Atara revealed in January that the FDA has placed a clinical hold on the company’s investigational new drug applications for the Europe-approved Ebvallo in Epstein-Barr virus-positive post-transplant lymphoproliferative disease (EBV+PTLD) and the allogeneic CD19-targeted CAR-T candidate ATA3219 for non-Hodgkin lymphoma and systemic lupus erythematosus.
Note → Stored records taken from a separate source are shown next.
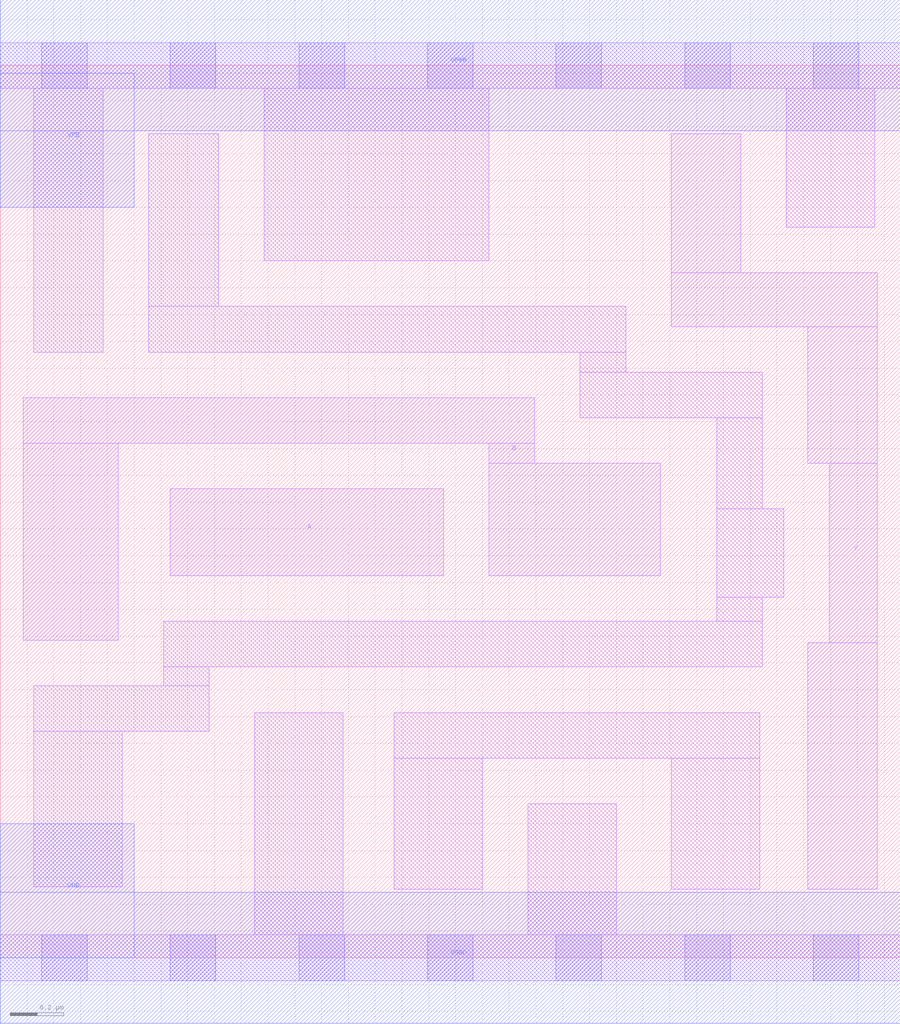
<source format=lef>
# Copyright 2020 The SkyWater PDK Authors
#
# Licensed under the Apache License, Version 2.0 (the "License");
# you may not use this file except in compliance with the License.
# You may obtain a copy of the License at
#
#     https://www.apache.org/licenses/LICENSE-2.0
#
# Unless required by applicable law or agreed to in writing, software
# distributed under the License is distributed on an "AS IS" BASIS,
# WITHOUT WARRANTIES OR CONDITIONS OF ANY KIND, either express or implied.
# See the License for the specific language governing permissions and
# limitations under the License.
#
# SPDX-License-Identifier: Apache-2.0

VERSION 5.5 ;
NAMESCASESENSITIVE ON ;
BUSBITCHARS "[]" ;
DIVIDERCHAR "/" ;
MACRO sky130_fd_sc_lp__xnor2_1
  CLASS CORE ;
  SOURCE USER ;
  ORIGIN  0.000000  0.000000 ;
  SIZE  3.360000 BY  3.330000 ;
  SYMMETRY X Y R90 ;
  SITE unit ;
  PIN A
    ANTENNAGATEAREA  0.630000 ;
    DIRECTION INPUT ;
    USE SIGNAL ;
    PORT
      LAYER li1 ;
        RECT 0.635000 1.425000 1.655000 1.750000 ;
    END
  END A
  PIN B
    ANTENNAGATEAREA  0.630000 ;
    DIRECTION INPUT ;
    USE SIGNAL ;
    PORT
      LAYER li1 ;
        RECT 0.085000 1.185000 0.440000 1.920000 ;
        RECT 0.085000 1.920000 1.995000 2.090000 ;
        RECT 1.825000 1.425000 2.465000 1.845000 ;
        RECT 1.825000 1.845000 1.995000 1.920000 ;
    END
  END B
  PIN Y
    ANTENNADIFFAREA  0.657300 ;
    DIRECTION OUTPUT ;
    USE SIGNAL ;
    PORT
      LAYER li1 ;
        RECT 2.505000 2.355000 3.275000 2.555000 ;
        RECT 2.505000 2.555000 2.765000 3.075000 ;
        RECT 3.015000 0.255000 3.275000 1.175000 ;
        RECT 3.015000 1.845000 3.275000 2.355000 ;
        RECT 3.095000 1.175000 3.275000 1.845000 ;
    END
  END Y
  PIN VGND
    DIRECTION INOUT ;
    USE GROUND ;
    PORT
      LAYER met1 ;
        RECT 0.000000 -0.245000 3.360000 0.245000 ;
    END
  END VGND
  PIN VNB
    DIRECTION INOUT ;
    USE GROUND ;
    PORT
      LAYER met1 ;
        RECT 0.000000 0.000000 0.500000 0.500000 ;
    END
  END VNB
  PIN VPB
    DIRECTION INOUT ;
    USE POWER ;
    PORT
      LAYER met1 ;
        RECT 0.000000 2.800000 0.500000 3.300000 ;
    END
  END VPB
  PIN VPWR
    DIRECTION INOUT ;
    USE POWER ;
    PORT
      LAYER met1 ;
        RECT 0.000000 3.085000 3.360000 3.575000 ;
    END
  END VPWR
  OBS
    LAYER li1 ;
      RECT 0.000000 -0.085000 3.360000 0.085000 ;
      RECT 0.000000  3.245000 3.360000 3.415000 ;
      RECT 0.125000  0.265000 0.455000 0.845000 ;
      RECT 0.125000  0.845000 0.780000 1.015000 ;
      RECT 0.125000  2.260000 0.385000 3.245000 ;
      RECT 0.555000  2.260000 2.335000 2.430000 ;
      RECT 0.555000  2.430000 0.815000 3.075000 ;
      RECT 0.610000  1.015000 0.780000 1.085000 ;
      RECT 0.610000  1.085000 2.845000 1.255000 ;
      RECT 0.950000  0.085000 1.280000 0.915000 ;
      RECT 0.985000  2.600000 1.825000 3.245000 ;
      RECT 1.470000  0.255000 1.800000 0.745000 ;
      RECT 1.470000  0.745000 2.835000 0.915000 ;
      RECT 1.970000  0.085000 2.300000 0.575000 ;
      RECT 2.165000  2.015000 2.845000 2.185000 ;
      RECT 2.165000  2.185000 2.335000 2.260000 ;
      RECT 2.505000  0.255000 2.835000 0.745000 ;
      RECT 2.675000  1.255000 2.845000 1.345000 ;
      RECT 2.675000  1.345000 2.925000 1.675000 ;
      RECT 2.675000  1.675000 2.845000 2.015000 ;
      RECT 2.935000  2.725000 3.265000 3.245000 ;
    LAYER mcon ;
      RECT 0.155000 -0.085000 0.325000 0.085000 ;
      RECT 0.155000  3.245000 0.325000 3.415000 ;
      RECT 0.635000 -0.085000 0.805000 0.085000 ;
      RECT 0.635000  3.245000 0.805000 3.415000 ;
      RECT 1.115000 -0.085000 1.285000 0.085000 ;
      RECT 1.115000  3.245000 1.285000 3.415000 ;
      RECT 1.595000 -0.085000 1.765000 0.085000 ;
      RECT 1.595000  3.245000 1.765000 3.415000 ;
      RECT 2.075000 -0.085000 2.245000 0.085000 ;
      RECT 2.075000  3.245000 2.245000 3.415000 ;
      RECT 2.555000 -0.085000 2.725000 0.085000 ;
      RECT 2.555000  3.245000 2.725000 3.415000 ;
      RECT 3.035000 -0.085000 3.205000 0.085000 ;
      RECT 3.035000  3.245000 3.205000 3.415000 ;
  END
END sky130_fd_sc_lp__xnor2_1

</source>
Atara linked the clinical hold to a lackluster FDA inspection of a third-party manufacturing facility, citing the complete response letter it had recently received for Ebvallo.

While drug product for ATA3219 is manufactured at a separate facility than the one implicated in the inspection, the starting materials used in the med’s production are “affected by compliance issues at the same third-party facility referenced in the CRL,” Atara explained at the time.

Yesterday, the biopharma announced it is halting all work on the ATA3219 program and another CAR-T called ATA3431. As a result, Atara has decided to lay off about 50% of its employees.

These layoffs are expected to be completed by June and cost Atara around $3 million, the company explained in a Securities and Exchange Commission filing.

Layoffs are almost an annual occurrence at Atara. The biopharma waved goodbye to 20% of its staff in 2022 and then shrunk its head count by a further 25% last year as it moved its focus from a failed multiple sclerosis cell therapy toward its CAR-T prospects.

Yesterday’s announcement made no mention of whether further progress has been made to lift the FDA hold. Atara had been working with Pierre Fabre Laboratories in a bid to secure approval for Ebvallo in EBV+PTLD for U.S. patients who’ve received at least one prior therapy for their disease.

The drug, which also goes by the name tabelecleucel, was approved in Europe back in December 2022, becoming the first allogeneic—or off-the-shelf—T-cell therapy to score a green light anywhere.